[ABARTH 70周年]嶋田智之が、いま見つめるABARTH 595

プロジェクトXな2台 フィアットX 1/9 ランチア・ベータ・モンテカルロ

2019.04.21

スタイリングだけではない、優れたパッケージング

一方で、スティーブが所有するベビー・フェラーリ、フィアットX1/9は1985年製。ベルトーネ・デザインのインテリアは、赤いレーザーシートに斜めのストライプがサイケデリックなドアトリムパネル、時計と逆回転に回るタコメーターなど、車内にいるとどこか恥ずかしい。車内空間はモンテカルロより狭いが、室内の幅や運転席の足元、ペエダル配置は少し余裕があり、スティーブは気持ちよさそうにオープンエアを楽しんでいる。

「このクルマは3台目です。ボディのスタイリングだけでなく、ルーフがフロントのボンネット内に収納できるパッケージングの賢さも、気に入っています。数年前にスコットランドをこのクルマで巡りましたが、2400kmほど走りました。長時間乗ってみると、その快適さに驚かされると思います。決して速いクルマではありませんが、コーナリングは素晴らしく、運転もとても楽しめます。若い頃から好きなクルマだったんです」 と話すスティーブ。

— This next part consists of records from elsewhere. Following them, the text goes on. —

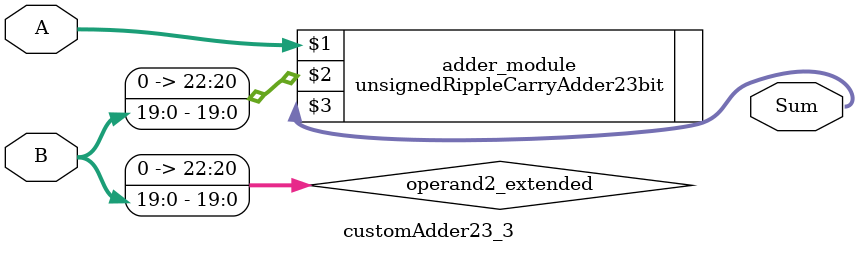
<source format=v>

module customAdder23_3(
                    input [22 : 0] A,
                    input [19 : 0] B,
                    
                    output [23 : 0] Sum
            );

    wire [22 : 0] operand2_extended;
    
    assign operand2_extended =  {3'b0, B};
    
    unsignedRippleCarryAdder23bit adder_module(
        A,
        operand2_extended,
        Sum
    );
    
endmodule
        
</source>
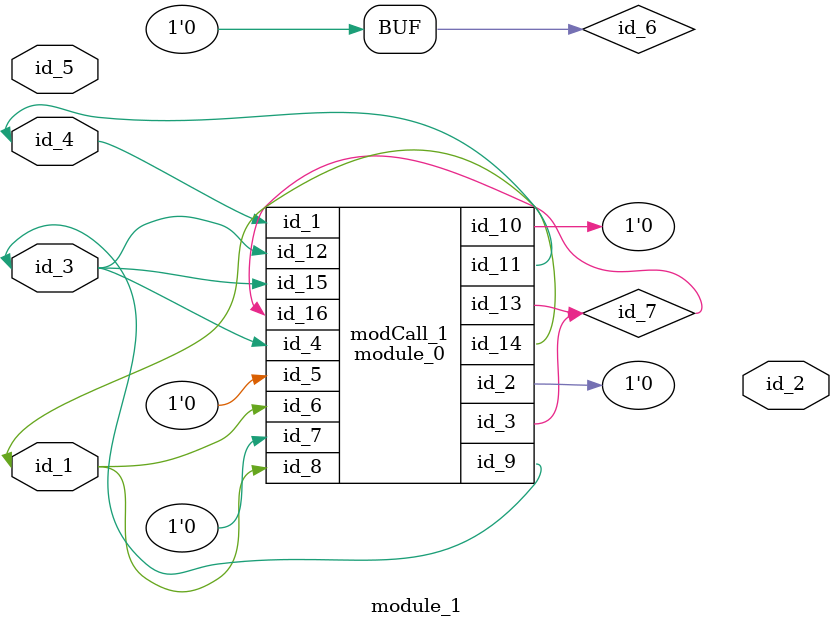
<source format=v>
module module_0 (
    id_1,
    id_2,
    id_3,
    id_4,
    id_5,
    id_6,
    id_7,
    id_8,
    id_9,
    id_10,
    id_11,
    id_12,
    id_13,
    id_14,
    id_15,
    id_16
);
  input wire id_16;
  input wire id_15;
  output wire id_14;
  output wire id_13;
  input wire id_12;
  output wire id_11;
  inout wire id_10;
  output wire id_9;
  input wire id_8;
  input wire id_7;
  input wire id_6;
  input wire id_5;
  input wire id_4;
  inout wire id_3;
  inout wire id_2;
  input wire id_1;
  wire id_17;
  tri  id_18 = $realtime;
endmodule
module module_1 (
    id_1,
    id_2,
    id_3,
    id_4,
    id_5
);
  input wire id_5;
  inout wire id_4;
  inout wire id_3;
  output wire id_2;
  inout wire id_1;
  supply0 id_6;
  wire id_7;
  assign id_6 = 1;
  module_0 modCall_1 (
      id_4,
      id_6,
      id_7,
      id_3,
      id_6,
      id_1,
      id_6,
      id_1,
      id_3,
      id_6,
      id_4,
      id_3,
      id_7,
      id_1,
      id_3,
      id_7
  );
endmodule

</source>
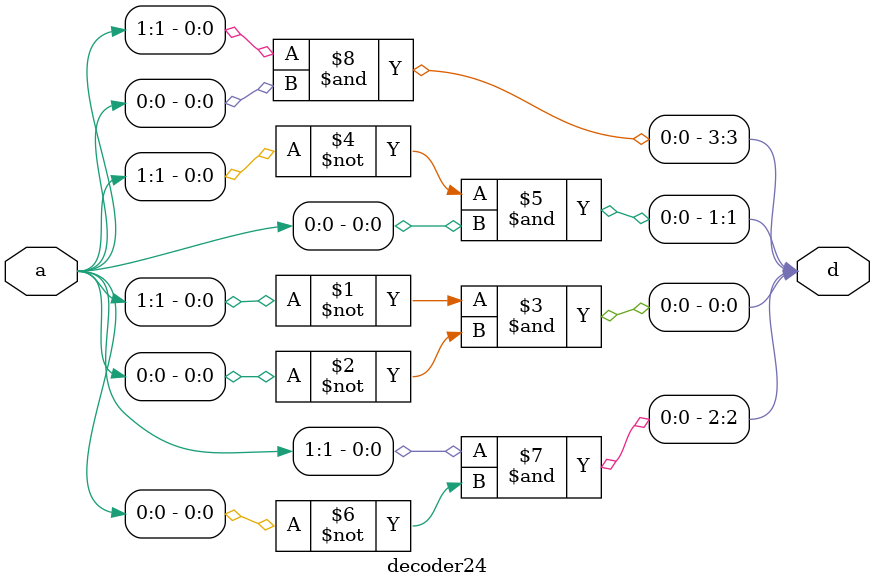
<source format=v>
module xor4 (   input [3:0] a,
                output y );
            
    assign y = ^a;
endmodule

// Q 4.8
module mux8 (   input [2:0] s,
                input d0, d1, d2, d3, d4, d5, d6, d7,
                output y );
            
    assign y = s[2] ? ( s[1] ? ( s[0] ? d7:d6 ) : ( s[0] ? d5:d4 ) ) : 
                        ( s[1] ? ( s[0] ? d3:d2 ) : ( s[0] ? d1:d0 ) );
endmodule

// Q 4.13
module decoder24 ( input [1:0] a,
                    output [3:0] d );
                    
    assign d[0] = ~ a[1] & ~ a[0];
    assign d[1] = ~ a[1] & a[0];
    assign d[2] = a[1] & ~ a[0];
    assign d[3] = a[1] & a[0];

endmodule
</source>
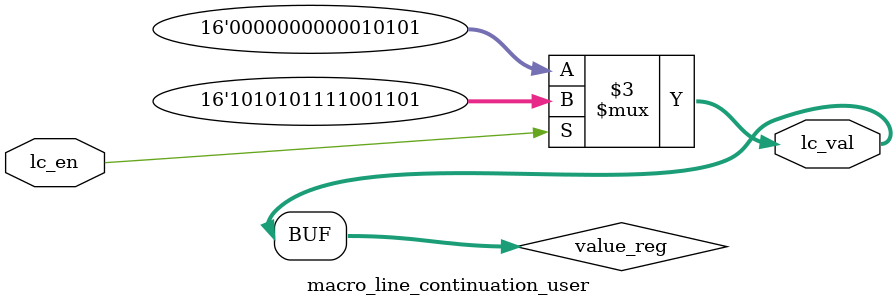
<source format=sv>
module macro_line_continuation_user (
    input logic lc_en,
    output logic [15:0] lc_val
);
    `define MULTI_VAL                \
        16'hABCD
    `define ADD_FIVE(v)              \
        ((v) +                         \
            5)
    logic [15:0] value_reg;
    always_comb begin
        if (lc_en)
            value_reg = `MULTI_VAL;
        else
            value_reg = `ADD_FIVE(16'h0010);
    end
    assign lc_val = value_reg;
endmodule


</source>
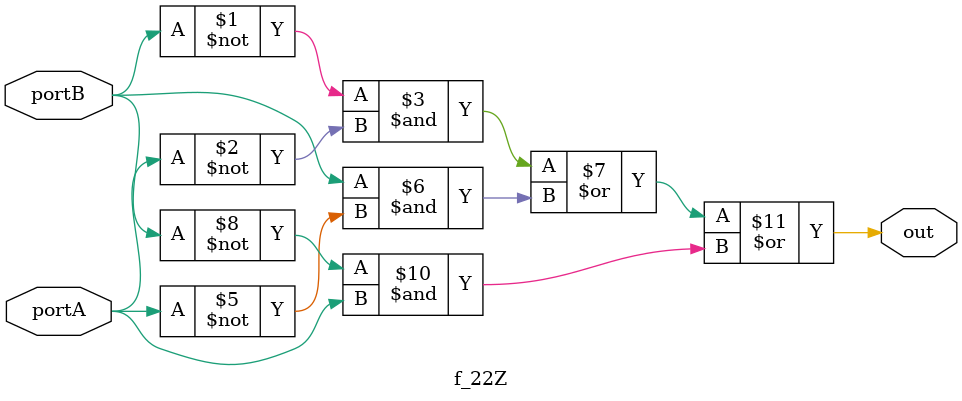
<source format=v>
`timescale 1 ns/10 ps  // time-unit = 1 ns, precision = 10 ps

module c_DNORLATCHv2 (
     input [1:0] io_in,
     output [1:0] io_out
);

wire bnet_0 = io_in[1]; //data
wire bnet_1 = io_in[0]; //clock

wire bnet_2;
wire bnet_3;
wire bnet_4;
wire bnet_5;

assign io_out[1] = bnet_4; //Q
assign io_out[0] = bnet_5; //notQ

c_Dlatchcontrol SavedGate_0 (
.io_in({bnet_0,bnet_1}),
.io_out({bnet_2,bnet_3})
);

c_NORLATCH SavedGate_1 (
.io_in({bnet_2,bnet_3}),
.io_out({bnet_4,bnet_5})
);

endmodule

module c_Dlatchcontrol (
     input [1:0] io_in,
     output [1:0] io_out
);

wire bnet_0 = io_in[1]; //Data
wire bnet_1 = bnet_0;
wire bnet_2 = io_in[0]; //Clock
wire bnet_3 = bnet_2;

wire bnet_4;
wire bnet_5;
wire bnet_6;

assign io_out[1] = bnet_5; //Reset
assign io_out[0] = bnet_6; //Set

f_22Z LogicGate_0 (
.portB(bnet_0),
.portA(bnet_2),
.out(bnet_5)
);

f_22Z LogicGate_1 (
.portB(bnet_3),
.portA(bnet_4),
.out(bnet_6)
);

f_2 LogicGate_2 (
.portA(bnet_1),
.out(bnet_4)
);

endmodule

module c_NORLATCH (
     input [1:0] io_in,
     output [1:0] io_out
);

wire bnet_0 = io_in[1]; //Reset
wire bnet_1 = io_in[0]; //Set

wire bnet_2;
wire bnet_3;
wire bnet_4 = bnet_2;
wire bnet_5 = bnet_3;

assign io_out[1] = bnet_4; //Q
assign io_out[0] = bnet_5; //notQ

f_22Z LogicGate_0 (
.portB(bnet_0),
.portA(bnet_3),
.out(bnet_2)
);

f_22Z LogicGate_1 (
.portA(bnet_1),
.portB(bnet_2),
.out(bnet_3)
);

endmodule

module f_2 (
     input wire portA,
     output wire out
     );

     assign out = 
    (portA == 0);
endmodule

module f_22Z (
     input wire portB,
     input wire portA,
     output wire out
     );

     assign out = 
    (portB == 0 & portA == 0) |
    (portB == 1 & portA == 0) |
    (portB == 0 & portA == 1);
endmodule
</source>
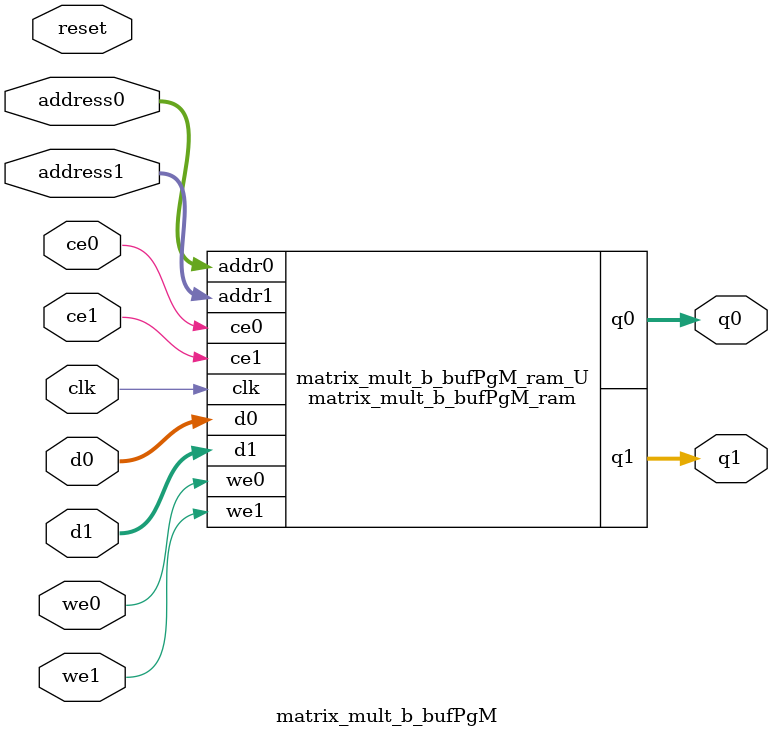
<source format=v>
`timescale 1 ns / 1 ps
module matrix_mult_b_bufPgM_ram (addr0, ce0, d0, we0, q0, addr1, ce1, d1, we1, q1,  clk);

parameter DWIDTH = 32;
parameter AWIDTH = 8;
parameter MEM_SIZE = 200;

input[AWIDTH-1:0] addr0;
input ce0;
input[DWIDTH-1:0] d0;
input we0;
output reg[DWIDTH-1:0] q0;
input[AWIDTH-1:0] addr1;
input ce1;
input[DWIDTH-1:0] d1;
input we1;
output reg[DWIDTH-1:0] q1;
input clk;

(* ram_style = "block" *)reg [DWIDTH-1:0] ram[0:MEM_SIZE-1];




always @(posedge clk)  
begin 
    if (ce0) begin
        if (we0) 
            ram[addr0] <= d0; 
        q0 <= ram[addr0];
    end
end


always @(posedge clk)  
begin 
    if (ce1) begin
        if (we1) 
            ram[addr1] <= d1; 
        q1 <= ram[addr1];
    end
end


endmodule

`timescale 1 ns / 1 ps
module matrix_mult_b_bufPgM(
    reset,
    clk,
    address0,
    ce0,
    we0,
    d0,
    q0,
    address1,
    ce1,
    we1,
    d1,
    q1);

parameter DataWidth = 32'd32;
parameter AddressRange = 32'd200;
parameter AddressWidth = 32'd8;
input reset;
input clk;
input[AddressWidth - 1:0] address0;
input ce0;
input we0;
input[DataWidth - 1:0] d0;
output[DataWidth - 1:0] q0;
input[AddressWidth - 1:0] address1;
input ce1;
input we1;
input[DataWidth - 1:0] d1;
output[DataWidth - 1:0] q1;



matrix_mult_b_bufPgM_ram matrix_mult_b_bufPgM_ram_U(
    .clk( clk ),
    .addr0( address0 ),
    .ce0( ce0 ),
    .we0( we0 ),
    .d0( d0 ),
    .q0( q0 ),
    .addr1( address1 ),
    .ce1( ce1 ),
    .we1( we1 ),
    .d1( d1 ),
    .q1( q1 ));

endmodule


</source>
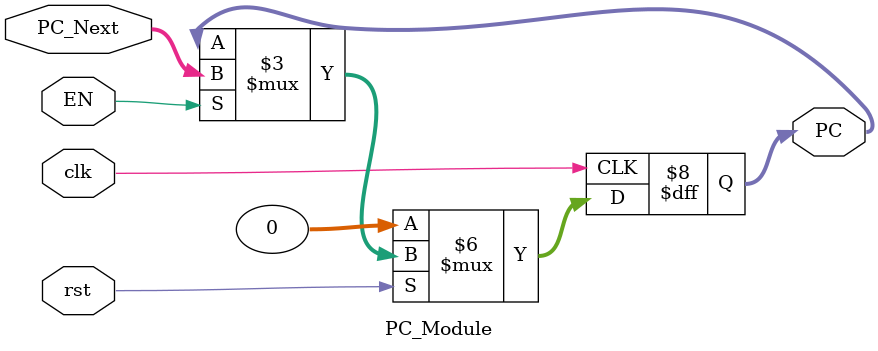
<source format=v>
module PC_Module(input wire clk, rst, EN, input wire [31:0] PC_Next, output reg [31:0] PC);
  always @(posedge clk) begin
    if (!rst)
      PC <= 0;
    else if (EN)
      PC <= PC_Next;
  end
endmodule

</source>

「このバージョン・スペシャルというグレードの走行距離は5万6000kmほど。わたしの母と娘が所有していたクルマになります。母が1985年に購入して数年間走った後、北アイルランドの登録に変更しました。2000年に母が病気にかかり、娘に名義を変更したのですが、運転はほとんどしなかったようです。でも、9年間に渡って一般道を走行できるように保ってくれました。車検のために1年でたった2km程度しか走っていなかったのです」

「わたしが購入した時点での走行距離は約3万8000km。まだ購入時の納品書類があり、新車時に運輸局に登録したままの状態も保っています。アルミホイールにK&N社のエアフィルター、イグニッション・システムと電動のフュエルポンプなどを変えていますが、残りはオリジナルのままです。また、リアクォーターパネルの下側と、ドアパネルは交換していますが、オリジナルは活かしたまま、溶接はしていません」


この2台のクルマには共通性を感じ取れそうだと想像する読者もいると思うが、それは正解。どちらも最大8000rpmまでのタコメーターを備え、レッドゾーンは6000rpmから。インスツルメントパネルは、長方形のフレームで縁取られている。肉付きの良いスポーティなステアリングホイールが組み合わされ、操舵の重さも、ステアリングレシオの設定も適正だ。フロントタイヤの状況も積極的に伝わってくる。ボディコントロール性も良好で、マニュアル・シフトもできが良い。シフトチェンジのフィーリングは正確で、素早く操作できるようにシンプルでしっかりしたHパターンが刻まれている。